La vague du cinéma de genre espagnol n’en finit plus de déferler sur la France. Mais au-delà de ses visions cauchemardesques ([Rec], Time Crimes), ce cinéma montre surtout une intelligence rare à mettre en résonance l’horreur fictive et l’histoire franquiste de l’Espagne. Après le Mexicain Guillermo del Toro (L’Échine du diable et Le Labyrinthe de Pan) et Alex de la Iglesia (Balada Triste), c’est Juan Carlos Medina qui se colle avec Insensibles, sa première réalisation, à l’auscultation du passé ibérique à travers un récit horrifique. Et sa tentative dépasse toutes les espérances.
David mène une vie heureuse avec sa compagne enceinte. Un dramatique accident de voiture le propulse dans le veuvage. Et la perspective d’élever seul son enfant survivant l’effraie. Mais le plus terrible l’attend. Des examens médicaux révèlent une grave maladie que seule une greffe familiale pourra enrayer. Ses vieux parents lui annonçant qu’il a été adopté, il semble condamné à une mort certaine. Débute alors pour lui une quête des origines, rendue inextricable par les secrets paternels et la loi du silence face au franquisme, période où il fut conçu.
À ce stade, le titre et l’étiquette « horreur » peuvent paraître usurpés. Mais le récit est scindé en deux temporalités : le présent de David et les années 1930, lorsque un groupe d’enfants, porteurs d’un mal étrange (une insensibilité physique totale) est interné. Alternant les allers-retours entre ces deux périodes, Insensibles joue avec le temps. Les quelques semaines durant lesquelles David s’escrime à découvrir son identité correspondent aux quarante dernières années du pays. À travers le destin tragique des petits malades, cloîtrés dans un hôpital-prison, s’infiltrent les miasmes du franquisme. Un médecin juif allemand vient y offrir ses compétences psychologiques (et fuit par là même la montée du nazisme dans son pays), les insoumis Républicains s’y abritent jusqu’au jour où les Franquistes les délogent et transforment le lieu en geôles et salles d’interrogatoire.

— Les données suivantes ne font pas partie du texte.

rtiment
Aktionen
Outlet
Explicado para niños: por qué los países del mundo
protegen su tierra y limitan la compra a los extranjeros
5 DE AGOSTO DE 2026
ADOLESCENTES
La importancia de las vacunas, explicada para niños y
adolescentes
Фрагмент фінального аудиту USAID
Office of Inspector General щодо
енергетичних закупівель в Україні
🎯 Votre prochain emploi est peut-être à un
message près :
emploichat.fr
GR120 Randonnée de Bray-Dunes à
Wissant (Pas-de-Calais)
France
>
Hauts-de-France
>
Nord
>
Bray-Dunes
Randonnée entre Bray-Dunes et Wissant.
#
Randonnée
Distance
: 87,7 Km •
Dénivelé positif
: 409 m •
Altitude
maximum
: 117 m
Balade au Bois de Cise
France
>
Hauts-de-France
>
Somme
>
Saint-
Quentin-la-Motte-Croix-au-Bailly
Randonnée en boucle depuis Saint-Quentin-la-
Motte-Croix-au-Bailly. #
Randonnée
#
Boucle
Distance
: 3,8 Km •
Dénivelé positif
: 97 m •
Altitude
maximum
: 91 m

Mais l’intelligence de Juan Carlos Medina ne réside pas seulement dans le scénario impeccable qui ménage tension et émotion, mais surtout dans sa réalisation. Ambiance délétère marquée par un excellent travail sur la lumière, poésie de l’histoire d’amour de deux jeunes internés, filmée à hauteur d’enfants, progression dramatique marquée par une noirceur grandissante, un cadrage de plus en plus brutal et un univers sonore qui tend peu à peu à l’épure, Insensibles est un coup de maître technique et scénaristique. La maladie qui afflige les enfants est ainsi l’occasion pour le réalisateur de mettre en image l’invisible, l’indicible, l’insensible. Lors d’un prologue tétanisant, une fillette atteinte de cette étrange (mais réelle) affliction invite une copine à s’immoler pour de rire, le jeu se transformant bien vite en vision cauchemardesque. Incapables de saisir la dangerosité de leur pathologie, les enfants s’automutilent, déchainant la peur et la violence des adultes à leur encontre. La souffrance psychique qui suit leur enfermement et leur isolement transparaît dans chaque regard, chaque geste grâce à un casting bluffant (la jeune Liah O’Prey en tête, bouleversante). Quant aux séquences au présent, moins intenses émotionnellement, elles ne portent pas moins en leur sein un autre mal, tout aussi invisible et mortifère : celui d’une société inapte à assumer les erreurs de son passé.
Malgré un finale un peu décevant, la coïncidence tant attendue des deux époques, Insensibles demeure une expérience cinématographique puissante, une lecture métaphorique de l’histoire espagnole encore brûlante et une tentative brillante d’utiliser l’horreur cinématographique pour exorciser le passé. Une audace qu’on aimerait un jour voir fleurir de ce côté des Pyrénées.